:: Selected passage ::
Again, Weeks was incorrectly conflating “this office,” as she referred to her constitutional office, with the Canvassing Board, which is a separate entity entirely, not one that falls under the authority of the supervisor’s office in any way, beyond the one-third vote the supervisor controls when she serves on it (when the supervisor is unable to serve, it is the County Commission chairman, not the supervisor, that names her replacement, again reflecting the board’s independence from the supervisor’s office.) Remarkably, she finished by saying she wasn’t going to let the minutes “be manipulated.”

The judge said she’d let Hadeed put on the record all the objections he had to the minutes, “and I’ll just write on the minutes each time that as chair I am not approving or endorsing what’s contained therein.”

Hadeed made one last stab at cooperation: “If you can just email me the minutes,” he said, “I’ll go through and I’ll correct any typos for you. I’m sure it would be—I’m assuming it would be welcome.” It was not. Moments later, the judge decisively ended the conversation on minutes, noting the irony of holding lengthy discussions on historical matters that shouldn’t be included in the minutes.

“We’re spending more time discussing the accuracy of previous minutes from years ago when we as a board have taken action that all this detail shall not be in there,” the judge said.

It didn’t work. Weeks pressed her case, lecturing Hanns, who’d been spared until then, finishing on a remarkably disingenuous flourish: “I just ask for the needed cooperation and the games to stop.”

:: Work item a ::
Copy the entries word for word, starting at the line with "24 de julho de 2026" and going through the end of the entries, with both ends included. Leave the picture markers out.

:: Data for review ::
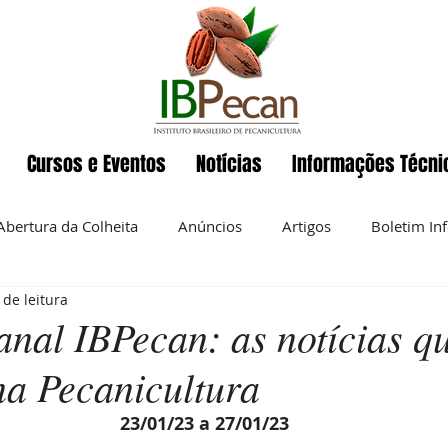
Cursos e Eventos
Notícias
Informações Técni
Abertura da Colheita
Anúncios
Artigos
Boletim In
 de leitura
Eventos
ENAPecan
Exportação
História da pecan
nal IBPecan: as notícias q
na Pecanicultura
 semanal
Noz-pecan
Notícias
Nutrição
O IBP
23/01/23 a 27/01/23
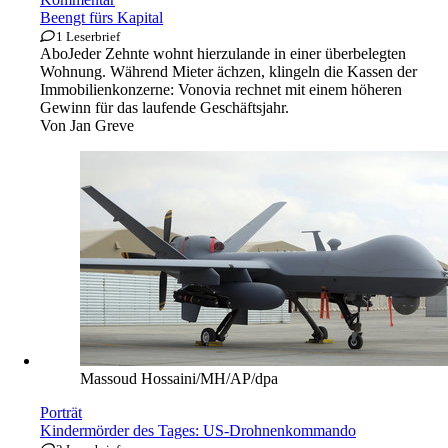
Marcel Kusch/dpa
Kommentar
Beengt fürs Kapital
1 Leserbrief
Abo
Jeder Zehnte wohnt hierzulande in einer überbelegten
Wohnung. Während Mieter ächzen, klingeln die Kassen der
Immobilienkonzerne: Vonovia rechnet mit einem höheren
Gewinn für das laufende Geschäftsjahr.
Von
Jan Greve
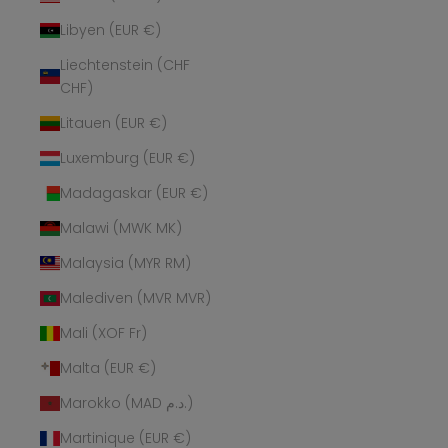
Libyen (EUR €)
Liechtenstein (CHF
CHF)
Litauen (EUR €)
Luxemburg (EUR €)
Madagaskar (EUR €)
Malawi (MWK MK)
Malaysia (MYR RM)
Malediven (MVR MVR)
Mali (XOF Fr)
Malta (EUR €)
Marokko (MAD د.م.)
Martinique (EUR €)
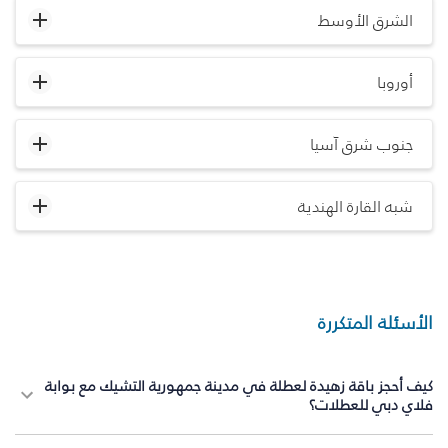
الشرق الأوسط
أوروبا
جنوب شرق آسيا
شبه القارة الهندية
الأسئلة المتكررة
كيف أحجز باقة زهيدة لعطلة في مدينة جمهورية التشيك مع بوابة
فلاي دبي للعطلات؟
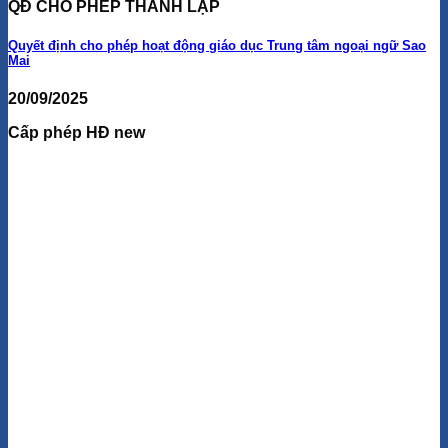
QĐ CHO PHÉP THÀNH LẬP
Quyết định cho phép hoạt động giáo dục Trung tâm ngoại ngữ Sao
Mai
20/09/2025
Cấp phép HĐ new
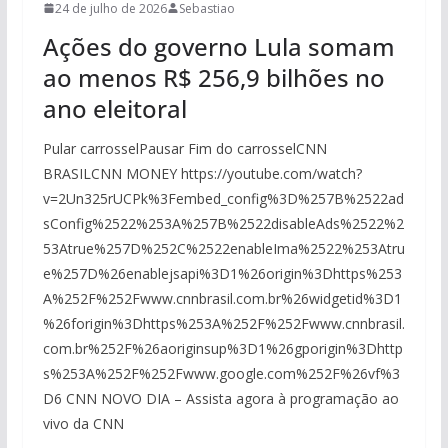
24 de julho de 2026
Sebastiao
Ações do governo Lula somam
ao menos R$ 256,9 bilhões no
ano eleitoral
Pular carrosselPausar Fim do carrosselCNN
BRASILCNN MONEY https://youtube.com/watch?
v=2Un325rUCPk%3Fembed_config%3D%257B%2522ad
sConfig%2522%253A%257B%2522disableAds%2522%2
53Atrue%257D%252C%2522enableIma%2522%253Atru
e%257D%26enablejsapi%3D1%26origin%3Dhttps%253
A%252F%252Fwww.cnnbrasil.com.br%26widgetid%3D1
%26forigin%3Dhttps%253A%252F%252Fwww.cnnbrasil.
com.br%252F%26aoriginsup%3D1%26gporigin%3Dhttp
s%253A%252F%252Fwww.google.com%252F%26vf%3
D6 CNN NOVO DIA – Assista agora à programação ao
vivo da CNN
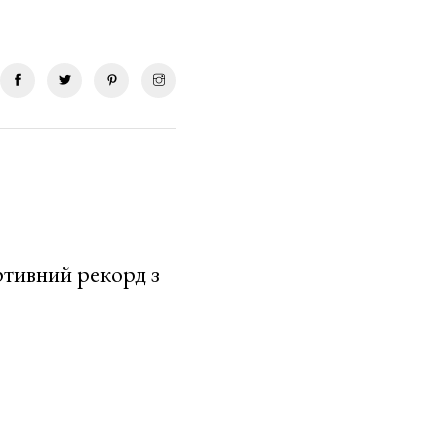
тивний рекорд з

:: Work item b ::
In the passage about the Canvassing Board, who names a replacement when the supervisor is unable to serve on the board?

:: Your response a ::
24 de julho de 2026
Sebastiao
Ações do governo Lula somam
ao menos R$ 256,9 bilhões no
ano eleitoral
Pular carrosselPausar Fim do carrosselCNN
BRASILCNN MONEY https://youtube.com/watch?
v=2Un325rUCPk%3Fembed_config%3D%257B%2522ad
sConfig%2522%253A%257B%2522disableAds%2522%2
53Atrue%257D%252C%2522enableIma%2522%253Atru
e%257D%26enablejsapi%3D1%26origin%3Dhttps%253
A%252F%252Fwww.cnnbrasil.com.br%26widgetid%3D1
%26forigin%3Dhttps%253A%252F%252Fwww.cnnbrasil.
com.br%252F%26aoriginsup%3D1%26gporigin%3Dhttp
s%253A%252F%252Fwww.google.com%252F%26vf%3
D6 CNN NOVO DIA – Assista agora à programação ao
vivo da CNN
тивний рекорд з

:: Your response b ::
The County Commission chairman.